本日『毎日新聞の「軌道修正」と「もりかけ問題」の限界』という記事を公表したばかりですが、もう1つ、日本経済新聞の報道で興味深い話題もありました。そこで、本日は「支持率ゼロ%の衝撃」などの話題を追加でお届けしたいと思います。

世論調査の母集団

日経の世論調査のブレが大きすぎる!

今朝方、『毎日新聞の「軌道修正」と「もりかけ問題」の限界』のなかで、最新の内閣支持率世論調査の一覧を紹介しました。私自身が日本経済新聞電子版の報道を見落としていたので、これを補ったうえで、再掲しておきたいと思います。

図表1 最新の内閣支持率の調査結果
メディアと調査日支持不支持
共同通信(6/16~17)44.9%(+6.0)43.2%(▲7.1)
朝日新聞(6/16~17)38%(+2)45%(+1)
読売新聞(6/15~17)45%(+3)44%(▲3)
産経新聞・FNN(6/16~17)44.6%(+4.8)45.6%(▲2.9)
NNN(6/15~17)39.4(+7.0)41.9%(▲8.7)
ANN(6/16~17)39.4(+5.3)44.5%(▲6.6)
毎日新聞(6/23~24)36%(+5)40%(▲8)
日経・テレ東(6/22~24)52%(+10)42%(▲11)
ニコニコ動画(6/21 21:46)56.5%(▲0.4)19.5%(▲0.6)

(【出所】各社報道より著者作成。カッコ内は前回調査との比較)

日経の世論調査だと、支持率が52%と前回比10%ポイントも上昇。一方で、不支持率については42%と、前回比11%ポイントも下落しています。正直、ここまで調査がブレまくりだと、世論調査そのものの手法に問題があるように思えてなりません。

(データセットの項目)

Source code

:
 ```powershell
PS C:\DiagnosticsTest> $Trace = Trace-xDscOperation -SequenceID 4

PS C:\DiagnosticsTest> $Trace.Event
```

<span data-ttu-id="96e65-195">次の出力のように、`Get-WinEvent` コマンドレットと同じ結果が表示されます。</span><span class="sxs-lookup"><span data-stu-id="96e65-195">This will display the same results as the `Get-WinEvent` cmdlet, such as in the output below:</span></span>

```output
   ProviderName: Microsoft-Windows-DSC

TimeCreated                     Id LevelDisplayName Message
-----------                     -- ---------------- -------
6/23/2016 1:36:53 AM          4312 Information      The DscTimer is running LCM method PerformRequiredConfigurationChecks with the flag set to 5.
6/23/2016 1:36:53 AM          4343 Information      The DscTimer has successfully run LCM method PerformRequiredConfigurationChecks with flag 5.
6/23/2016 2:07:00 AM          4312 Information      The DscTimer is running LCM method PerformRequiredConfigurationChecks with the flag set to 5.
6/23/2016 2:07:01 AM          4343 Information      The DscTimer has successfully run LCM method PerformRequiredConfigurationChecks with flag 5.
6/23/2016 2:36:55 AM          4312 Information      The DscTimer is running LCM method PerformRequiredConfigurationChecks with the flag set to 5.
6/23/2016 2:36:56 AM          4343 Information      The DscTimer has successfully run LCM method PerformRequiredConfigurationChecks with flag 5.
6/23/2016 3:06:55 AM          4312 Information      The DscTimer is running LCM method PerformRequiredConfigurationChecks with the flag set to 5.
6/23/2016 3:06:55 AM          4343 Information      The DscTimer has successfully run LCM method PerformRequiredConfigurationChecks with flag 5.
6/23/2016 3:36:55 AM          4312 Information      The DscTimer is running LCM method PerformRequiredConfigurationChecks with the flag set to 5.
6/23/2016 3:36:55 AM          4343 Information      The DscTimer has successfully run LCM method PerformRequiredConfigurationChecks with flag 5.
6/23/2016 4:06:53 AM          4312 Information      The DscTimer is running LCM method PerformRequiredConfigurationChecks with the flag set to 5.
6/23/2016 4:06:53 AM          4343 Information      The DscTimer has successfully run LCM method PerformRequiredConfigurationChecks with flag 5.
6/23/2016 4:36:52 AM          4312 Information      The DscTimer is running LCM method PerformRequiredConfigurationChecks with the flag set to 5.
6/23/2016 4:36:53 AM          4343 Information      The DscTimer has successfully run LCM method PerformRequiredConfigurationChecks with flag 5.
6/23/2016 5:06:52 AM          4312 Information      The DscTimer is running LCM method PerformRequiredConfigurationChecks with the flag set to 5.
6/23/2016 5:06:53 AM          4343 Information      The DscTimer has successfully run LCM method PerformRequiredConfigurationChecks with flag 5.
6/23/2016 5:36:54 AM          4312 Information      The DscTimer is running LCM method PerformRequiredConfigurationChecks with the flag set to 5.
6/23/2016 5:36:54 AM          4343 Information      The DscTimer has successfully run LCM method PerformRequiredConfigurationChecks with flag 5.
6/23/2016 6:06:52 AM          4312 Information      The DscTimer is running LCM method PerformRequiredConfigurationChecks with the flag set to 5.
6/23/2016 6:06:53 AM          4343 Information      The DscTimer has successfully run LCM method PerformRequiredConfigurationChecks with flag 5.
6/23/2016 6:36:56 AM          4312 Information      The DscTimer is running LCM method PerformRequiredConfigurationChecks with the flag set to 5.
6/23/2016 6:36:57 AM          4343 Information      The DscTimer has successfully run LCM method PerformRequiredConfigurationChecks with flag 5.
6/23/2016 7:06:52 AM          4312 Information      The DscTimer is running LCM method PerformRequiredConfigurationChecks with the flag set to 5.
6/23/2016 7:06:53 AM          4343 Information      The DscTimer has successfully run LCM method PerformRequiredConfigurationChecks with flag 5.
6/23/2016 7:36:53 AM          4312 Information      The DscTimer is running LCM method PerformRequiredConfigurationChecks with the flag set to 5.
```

課題 »
内閣支持率の世論調査をめぐる本文を、最後の文の後から書き進めてください。 項目は使わなくてよい。

解答 »
それはともかく、図表に紹介した9件のうち、ニコニコ動画の調査を除けば、いずれも支持率が前回調査と比べて伸びており、また、朝日新聞の調査を除けば、不支持率は前回調査と比べて落ちている、という共通点があります。さらに、ニコニコ動画の調査を除き、支持率と不支持率はほぼ均衡しています。

これをもっとわかりやすく、グラフ化してみましょう(図表2)。

図表2 支持率・不支持率(※クリックで拡大)

(【出所】図表1をグラフ形式に書き換え)

これをどう見るべきでしょうか?

支持率・不支持率の格差がいっせいに縮まった!

もう少し詳しく見ていくと、「支持率と不支持率の格差」が一斉に縮まった、という特徴があります。つまり、「支持率の上昇度合い」と「不支持率の下落度合い」を足してみると、ニコニコ動画、朝日新聞、読売新聞、産経・FNNの4つの調査を除き、いずれも10ポイントを超えています(図表3)。

図表3 支持率と不支持率の変化
メディアと調査日支持率変化(A)不支持率変化(B)(A)-(B)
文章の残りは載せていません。